WRITTEN EXERCISE: Copy out the rows below, swapping every "common name" for "vernacular name" and keeping everything else the same.

Dataset entries

______

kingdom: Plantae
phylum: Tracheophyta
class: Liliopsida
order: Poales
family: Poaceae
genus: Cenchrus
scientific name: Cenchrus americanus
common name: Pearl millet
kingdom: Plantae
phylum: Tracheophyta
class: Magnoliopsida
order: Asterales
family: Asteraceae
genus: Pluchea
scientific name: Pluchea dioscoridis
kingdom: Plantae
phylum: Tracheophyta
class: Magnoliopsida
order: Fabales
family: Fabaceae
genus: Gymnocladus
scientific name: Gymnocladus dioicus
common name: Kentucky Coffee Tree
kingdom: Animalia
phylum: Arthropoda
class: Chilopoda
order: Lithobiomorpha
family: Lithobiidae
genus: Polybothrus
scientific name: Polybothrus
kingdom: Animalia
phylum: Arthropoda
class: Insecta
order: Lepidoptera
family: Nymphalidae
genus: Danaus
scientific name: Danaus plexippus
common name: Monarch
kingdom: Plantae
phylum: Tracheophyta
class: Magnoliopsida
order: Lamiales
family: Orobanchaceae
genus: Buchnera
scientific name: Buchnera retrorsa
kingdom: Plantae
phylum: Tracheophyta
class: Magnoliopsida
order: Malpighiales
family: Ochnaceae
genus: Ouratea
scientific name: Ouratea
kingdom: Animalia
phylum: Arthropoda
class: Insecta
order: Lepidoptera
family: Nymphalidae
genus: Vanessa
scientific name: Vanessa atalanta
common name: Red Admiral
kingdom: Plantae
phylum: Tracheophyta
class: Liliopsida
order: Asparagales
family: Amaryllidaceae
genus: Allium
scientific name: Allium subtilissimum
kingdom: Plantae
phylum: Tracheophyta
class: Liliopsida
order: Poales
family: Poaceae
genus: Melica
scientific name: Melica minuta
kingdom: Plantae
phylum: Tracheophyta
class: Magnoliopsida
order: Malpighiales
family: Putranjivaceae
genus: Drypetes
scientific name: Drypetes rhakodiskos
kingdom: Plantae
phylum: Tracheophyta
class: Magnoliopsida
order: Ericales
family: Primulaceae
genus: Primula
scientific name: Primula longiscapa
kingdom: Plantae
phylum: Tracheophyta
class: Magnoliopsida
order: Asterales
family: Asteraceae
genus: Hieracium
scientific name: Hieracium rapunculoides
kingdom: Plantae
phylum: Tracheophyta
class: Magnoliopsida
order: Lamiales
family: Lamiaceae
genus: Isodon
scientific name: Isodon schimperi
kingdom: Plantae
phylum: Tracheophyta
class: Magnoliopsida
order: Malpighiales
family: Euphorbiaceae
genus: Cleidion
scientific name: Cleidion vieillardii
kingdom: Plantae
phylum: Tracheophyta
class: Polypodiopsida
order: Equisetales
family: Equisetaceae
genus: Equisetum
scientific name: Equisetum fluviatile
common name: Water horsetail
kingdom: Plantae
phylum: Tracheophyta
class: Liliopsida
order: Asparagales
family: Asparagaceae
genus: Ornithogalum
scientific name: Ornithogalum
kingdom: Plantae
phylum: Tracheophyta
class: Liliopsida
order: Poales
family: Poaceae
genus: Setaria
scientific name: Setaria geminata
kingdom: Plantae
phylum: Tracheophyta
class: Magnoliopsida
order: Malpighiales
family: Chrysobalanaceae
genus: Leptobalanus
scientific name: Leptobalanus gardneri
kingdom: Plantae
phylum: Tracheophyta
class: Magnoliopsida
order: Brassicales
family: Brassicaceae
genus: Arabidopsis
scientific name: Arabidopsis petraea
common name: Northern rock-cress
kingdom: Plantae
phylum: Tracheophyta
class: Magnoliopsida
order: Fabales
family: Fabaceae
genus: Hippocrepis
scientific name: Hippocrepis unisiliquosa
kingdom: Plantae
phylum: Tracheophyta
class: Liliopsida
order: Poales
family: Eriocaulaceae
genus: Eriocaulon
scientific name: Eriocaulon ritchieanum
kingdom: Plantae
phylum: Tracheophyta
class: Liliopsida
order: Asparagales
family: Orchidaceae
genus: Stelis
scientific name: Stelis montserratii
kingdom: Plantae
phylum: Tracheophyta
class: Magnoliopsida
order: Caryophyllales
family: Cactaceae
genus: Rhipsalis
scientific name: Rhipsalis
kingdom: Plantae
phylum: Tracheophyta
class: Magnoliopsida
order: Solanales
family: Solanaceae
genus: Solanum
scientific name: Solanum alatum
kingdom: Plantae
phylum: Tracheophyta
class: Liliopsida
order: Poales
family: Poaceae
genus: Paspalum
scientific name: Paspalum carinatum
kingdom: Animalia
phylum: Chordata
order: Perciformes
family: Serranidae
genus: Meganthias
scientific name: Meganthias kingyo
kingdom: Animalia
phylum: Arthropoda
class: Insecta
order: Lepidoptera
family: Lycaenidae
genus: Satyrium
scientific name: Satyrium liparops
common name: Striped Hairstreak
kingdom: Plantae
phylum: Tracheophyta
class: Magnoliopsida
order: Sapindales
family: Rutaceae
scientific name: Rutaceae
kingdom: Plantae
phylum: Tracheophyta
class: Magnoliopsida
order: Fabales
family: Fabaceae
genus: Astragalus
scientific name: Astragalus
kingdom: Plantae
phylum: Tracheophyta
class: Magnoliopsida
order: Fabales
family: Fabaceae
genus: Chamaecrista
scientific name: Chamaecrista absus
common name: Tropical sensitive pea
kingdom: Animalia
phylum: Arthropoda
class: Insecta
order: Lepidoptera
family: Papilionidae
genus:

______

TASK ANSWER:
kingdom: Plantae
phylum: Tracheophyta
class: Liliopsida
order: Poales
family: Poaceae
genus: Cenchrus
scientific name: Cenchrus americanus
vernacular name: Pearl millet
kingdom: Plantae
phylum: Tracheophyta
class: Magnoliopsida
order: Asterales
family: Asteraceae
genus: Pluchea
scientific name: Pluchea dioscoridis
kingdom: Plantae
phylum: Tracheophyta
class: Magnoliopsida
order: Fabales
family: Fabaceae
genus: Gymnocladus
scientific name: Gymnocladus dioicus
vernacular name: Kentucky Coffee Tree
kingdom: Animalia
phylum: Arthropoda
class: Chilopoda
order: Lithobiomorpha
family: Lithobiidae
genus: Polybothrus
scientific name: Polybothrus
kingdom: Animalia
phylum: Arthropoda
class: Insecta
order: Lepidoptera
family: Nymphalidae
genus: Danaus
scientific name: Danaus plexippus
vernacular name: Monarch
kingdom: Plantae
phylum: Tracheophyta
class: Magnoliopsida
order: Lamiales
family: Orobanchaceae
genus: Buchnera
scientific name: Buchnera retrorsa
kingdom: Plantae
phylum: Tracheophyta
class: Magnoliopsida
order: Malpighiales
family: Ochnaceae
genus: Ouratea
scientific name: Ouratea
kingdom: Animalia
phylum: Arthropoda
class: Insecta
order: Lepidoptera
family: Nymphalidae
genus: Vanessa
scientific name: Vanessa atalanta
vernacular name: Red Admiral
kingdom: Plantae
phylum: Tracheophyta
class: Liliopsida
order: Asparagales
family: Amaryllidaceae
genus: Allium
scientific name: Allium subtilissimum
kingdom: Plantae
phylum: Tracheophyta
class: Liliopsida
order: Poales
family: Poaceae
genus: Melica
scientific name: Melica minuta
kingdom: Plantae
phylum: Tracheophyta
class: Magnoliopsida
order: Malpighiales
family: Putranjivaceae
genus: Drypetes
scientific name: Drypetes rhakodiskos
kingdom: Plantae
phylum: Tracheophyta
class: Magnoliopsida
order: Ericales
family: Primulaceae
genus: Primula
scientific name: Primula longiscapa
kingdom: Plantae
phylum: Tracheophyta
class: Magnoliopsida
order: Asterales
family: Asteraceae
genus: Hieracium
scientific name: Hieracium rapunculoides
kingdom: Plantae
phylum: Tracheophyta
class: Magnoliopsida
order: Lamiales
family: Lamiaceae
genus: Isodon
scientific name: Isodon schimperi
kingdom: Plantae
phylum: Tracheophyta
class: Magnoliopsida
order: Malpighiales
family: Euphorbiaceae
genus: Cleidion
scientific name: Cleidion vieillardii
kingdom: Plantae
phylum: Tracheophyta
class: Polypodiopsida
order: Equisetales
family: Equisetaceae
genus: Equisetum
scientific name: Equisetum fluviatile
vernacular name: Water horsetail
kingdom: Plantae
phylum: Tracheophyta
class: Liliopsida
order: Asparagales
family: Asparagaceae
genus: Ornithogalum
scientific name: Ornithogalum
kingdom: Plantae
phylum: Tracheophyta
class: Liliopsida
order: Poales
family: Poaceae
genus: Setaria
scientific name: Setaria geminata
kingdom: Plantae
phylum: Tracheophyta
class: Magnoliopsida
order: Malpighiales
family: Chrysobalanaceae
genus: Leptobalanus
scientific name: Leptobalanus gardneri
kingdom: Plantae
phylum: Tracheophyta
class: Magnoliopsida
order: Brassicales
family: Brassicaceae
genus: Arabidopsis
scientific name: Arabidopsis petraea
vernacular name: Northern rock-cress
kingdom: Plantae
phylum: Tracheophyta
class: Magnoliopsida
order: Fabales
family: Fabaceae
genus: Hippocrepis
scientific name: Hippocrepis unisiliquosa
kingdom: Plantae
phylum: Tracheophyta
class: Liliopsida
order: Poales
family: Eriocaulaceae
genus: Eriocaulon
scientific name: Eriocaulon ritchieanum
kingdom: Plantae
phylum: Tracheophyta
class: Liliopsida
order: Asparagales
family: Orchidaceae
genus: Stelis
scientific name: Stelis montserratii
kingdom: Plantae
phylum: Tracheophyta
class: Magnoliopsida
order: Caryophyllales
family: Cactaceae
genus: Rhipsalis
scientific name: Rhipsalis
kingdom: Plantae
phylum: Tracheophyta
class: Magnoliopsida
order: Solanales
family: Solanaceae
genus: Solanum
scientific name: Solanum alatum
kingdom: Plantae
phylum: Tracheophyta
class: Liliopsida
order: Poales
family: Poaceae
genus: Paspalum
scientific name: Paspalum carinatum
kingdom: Animalia
phylum: Chordata
order: Perciformes
family: Serranidae
genus: Meganthias
scientific name: Meganthias kingyo
kingdom: Animalia
phylum: Arthropoda
class: Insecta
order: Lepidoptera
family: Lycaenidae
genus: Satyrium
scientific name: Satyrium liparops
vernacular name: Striped Hairstreak
kingdom: Plantae
phylum: Tracheophyta
class: Magnoliopsida
order: Sapindales
family: Rutaceae
scientific name: Rutaceae
kingdom: Plantae
phylum: Tracheophyta
class: Magnoliopsida
order: Fabales
family: Fabaceae
genus: Astragalus
scientific name: Astragalus
kingdom: Plantae
phylum: Tracheophyta
class: Magnoliopsida
order: Fabales
family: Fabaceae
genus: Chamaecrista
scientific name: Chamaecrista absus
vernacular name: Tropical sensitive pea
kingdom: Animalia
phylum: Arthropoda
class: Insecta
order: Lepidoptera
family: Papilionidae
genus:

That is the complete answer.